Pada zaman Yunani kuno, pelacuran dikontrol oleh pemerintah dan polisi. Mereka dikumpulkan dalam rumah-rumah pelacuran yang disebut dicteria. Control tersebut dimaksudkan agar :
1)      Ada pertanggungjawaban penyelenggaraan,
2)      Tidak merusak moral anak-anak dan pemuda-pemuda,
3)      Tidak melanggar aturan-aturan agama,
4)      Tidak menjadi penghianat negara.

Pada zaman Roma kuno, pelacuran diawasi dan dikontrol dengan ketat oleh polisi. Mereka didaftar, mendapat lisensi dengan bayaran atau cukai, harus memakai pakaian jenis tertentu dan mengecat rambutnya berwarna kuning. Pelacuran dianggap sebagai penyakit. Namun karena banyak bangsawan-bangsawan yang selalu terlibat dalam pesta-pesta free love di tempat pemandian yang terbuat dari pualam di istana-istana megah dengan banyak pelacur, maka akhirnya larangan perzinaan dan pelacuran dengan sendirinya menjadi tidak laku lagi. 

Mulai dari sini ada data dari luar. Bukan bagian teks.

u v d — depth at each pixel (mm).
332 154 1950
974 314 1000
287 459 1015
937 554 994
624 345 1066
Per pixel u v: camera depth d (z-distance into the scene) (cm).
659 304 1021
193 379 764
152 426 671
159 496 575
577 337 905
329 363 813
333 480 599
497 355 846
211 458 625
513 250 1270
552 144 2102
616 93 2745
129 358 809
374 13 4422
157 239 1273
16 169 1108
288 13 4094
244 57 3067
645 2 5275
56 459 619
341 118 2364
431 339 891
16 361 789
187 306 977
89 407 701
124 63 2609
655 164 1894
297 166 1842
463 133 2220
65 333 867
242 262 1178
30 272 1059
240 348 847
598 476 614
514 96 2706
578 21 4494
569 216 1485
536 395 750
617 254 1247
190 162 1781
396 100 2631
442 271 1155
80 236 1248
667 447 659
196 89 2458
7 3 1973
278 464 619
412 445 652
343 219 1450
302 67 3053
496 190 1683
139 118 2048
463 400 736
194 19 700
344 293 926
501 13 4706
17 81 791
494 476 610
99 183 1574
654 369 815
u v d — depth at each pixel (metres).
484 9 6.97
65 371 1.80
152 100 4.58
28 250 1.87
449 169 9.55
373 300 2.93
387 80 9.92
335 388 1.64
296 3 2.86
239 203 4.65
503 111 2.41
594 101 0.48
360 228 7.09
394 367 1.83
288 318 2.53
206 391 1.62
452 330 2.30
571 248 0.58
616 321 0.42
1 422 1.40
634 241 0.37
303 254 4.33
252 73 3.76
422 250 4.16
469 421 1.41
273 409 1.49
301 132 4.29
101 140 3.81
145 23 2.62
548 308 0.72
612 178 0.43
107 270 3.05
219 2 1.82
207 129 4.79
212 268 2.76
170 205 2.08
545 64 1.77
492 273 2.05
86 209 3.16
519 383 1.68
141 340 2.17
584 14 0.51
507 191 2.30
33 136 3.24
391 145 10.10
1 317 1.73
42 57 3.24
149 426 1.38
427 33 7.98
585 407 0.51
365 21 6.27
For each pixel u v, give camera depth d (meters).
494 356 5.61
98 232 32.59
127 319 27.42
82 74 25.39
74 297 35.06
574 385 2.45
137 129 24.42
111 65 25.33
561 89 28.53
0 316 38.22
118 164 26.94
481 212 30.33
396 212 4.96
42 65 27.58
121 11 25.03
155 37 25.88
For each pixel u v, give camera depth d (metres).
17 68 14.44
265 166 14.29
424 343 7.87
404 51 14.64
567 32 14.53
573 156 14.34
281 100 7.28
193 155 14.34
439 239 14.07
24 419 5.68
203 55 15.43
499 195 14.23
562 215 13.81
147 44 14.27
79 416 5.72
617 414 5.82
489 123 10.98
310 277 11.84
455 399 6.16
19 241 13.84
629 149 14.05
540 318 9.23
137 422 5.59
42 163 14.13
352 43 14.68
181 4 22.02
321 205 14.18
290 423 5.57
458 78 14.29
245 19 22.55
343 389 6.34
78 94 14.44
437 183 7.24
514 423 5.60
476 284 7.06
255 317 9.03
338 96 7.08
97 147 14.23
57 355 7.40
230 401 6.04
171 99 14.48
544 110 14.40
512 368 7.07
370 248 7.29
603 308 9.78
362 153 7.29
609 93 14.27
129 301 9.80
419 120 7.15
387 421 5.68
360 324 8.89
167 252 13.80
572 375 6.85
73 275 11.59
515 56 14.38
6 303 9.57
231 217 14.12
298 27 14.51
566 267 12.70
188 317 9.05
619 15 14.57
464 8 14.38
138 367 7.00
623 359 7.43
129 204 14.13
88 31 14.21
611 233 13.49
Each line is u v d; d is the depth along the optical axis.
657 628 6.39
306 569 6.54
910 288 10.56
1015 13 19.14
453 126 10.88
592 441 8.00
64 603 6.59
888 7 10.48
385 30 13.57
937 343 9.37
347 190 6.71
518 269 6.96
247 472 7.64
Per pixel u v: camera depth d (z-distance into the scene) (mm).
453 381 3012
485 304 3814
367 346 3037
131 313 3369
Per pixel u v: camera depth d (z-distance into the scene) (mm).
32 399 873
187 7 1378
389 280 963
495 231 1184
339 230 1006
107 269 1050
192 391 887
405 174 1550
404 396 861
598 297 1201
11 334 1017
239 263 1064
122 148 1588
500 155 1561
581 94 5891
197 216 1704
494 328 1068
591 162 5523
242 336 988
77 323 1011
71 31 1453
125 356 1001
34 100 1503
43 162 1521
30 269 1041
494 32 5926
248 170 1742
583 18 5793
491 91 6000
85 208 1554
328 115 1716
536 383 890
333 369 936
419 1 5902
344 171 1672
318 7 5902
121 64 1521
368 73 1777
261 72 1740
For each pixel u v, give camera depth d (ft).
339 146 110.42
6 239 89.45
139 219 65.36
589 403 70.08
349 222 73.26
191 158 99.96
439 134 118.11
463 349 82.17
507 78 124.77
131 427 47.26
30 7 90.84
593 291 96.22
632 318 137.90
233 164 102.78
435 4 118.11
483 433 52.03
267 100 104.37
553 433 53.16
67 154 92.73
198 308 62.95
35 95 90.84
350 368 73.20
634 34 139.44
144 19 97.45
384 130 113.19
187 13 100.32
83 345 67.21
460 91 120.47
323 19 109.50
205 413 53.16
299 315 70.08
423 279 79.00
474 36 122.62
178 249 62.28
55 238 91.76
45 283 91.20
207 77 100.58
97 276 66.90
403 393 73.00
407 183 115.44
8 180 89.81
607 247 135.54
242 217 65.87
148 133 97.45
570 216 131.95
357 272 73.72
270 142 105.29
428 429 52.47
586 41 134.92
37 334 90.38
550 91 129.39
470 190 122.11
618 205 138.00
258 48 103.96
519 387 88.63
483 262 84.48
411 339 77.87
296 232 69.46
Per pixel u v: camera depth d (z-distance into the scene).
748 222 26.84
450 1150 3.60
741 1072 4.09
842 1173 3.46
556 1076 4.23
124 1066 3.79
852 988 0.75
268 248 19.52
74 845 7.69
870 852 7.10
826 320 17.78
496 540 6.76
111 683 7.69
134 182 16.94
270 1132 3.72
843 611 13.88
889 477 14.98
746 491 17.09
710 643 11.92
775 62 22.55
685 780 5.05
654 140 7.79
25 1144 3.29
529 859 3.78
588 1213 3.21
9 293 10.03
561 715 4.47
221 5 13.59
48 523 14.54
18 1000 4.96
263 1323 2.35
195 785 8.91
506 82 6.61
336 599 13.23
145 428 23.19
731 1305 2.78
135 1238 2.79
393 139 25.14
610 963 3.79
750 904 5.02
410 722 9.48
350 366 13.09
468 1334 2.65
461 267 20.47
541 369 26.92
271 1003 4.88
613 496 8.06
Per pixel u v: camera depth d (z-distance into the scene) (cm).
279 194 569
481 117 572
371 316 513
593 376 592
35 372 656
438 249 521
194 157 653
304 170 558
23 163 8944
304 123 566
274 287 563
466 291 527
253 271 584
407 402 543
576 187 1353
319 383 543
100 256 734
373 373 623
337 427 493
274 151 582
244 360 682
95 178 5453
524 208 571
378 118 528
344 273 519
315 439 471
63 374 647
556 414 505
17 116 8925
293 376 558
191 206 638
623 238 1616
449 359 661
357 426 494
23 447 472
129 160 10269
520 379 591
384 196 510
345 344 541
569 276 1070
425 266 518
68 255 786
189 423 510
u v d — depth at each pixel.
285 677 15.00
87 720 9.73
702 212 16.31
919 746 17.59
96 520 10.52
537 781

Jakarta (pada masa kolonial bernama Batavia) merupakan pusat pemerintahan kolonial Hindia Belanda, yang sekaligus berperan juga sebagai kota pelabuhan, kota perdagangan, serta menjadi salah satu titik awal lintasan kereta api di Jawa. Dengan kedudukan dan posisinya yang penting dan cukup strategis, Batavia berkembang dengan pesat dan dinamis, baik dari segi pemerintahan maupun ekonomi yang semakin meningkat sejak diterapkannya UU Agraria 1870, telah menimbulkan pula akibat sampingan, yaitu semakin suburnya pertumbuhan prostitusi.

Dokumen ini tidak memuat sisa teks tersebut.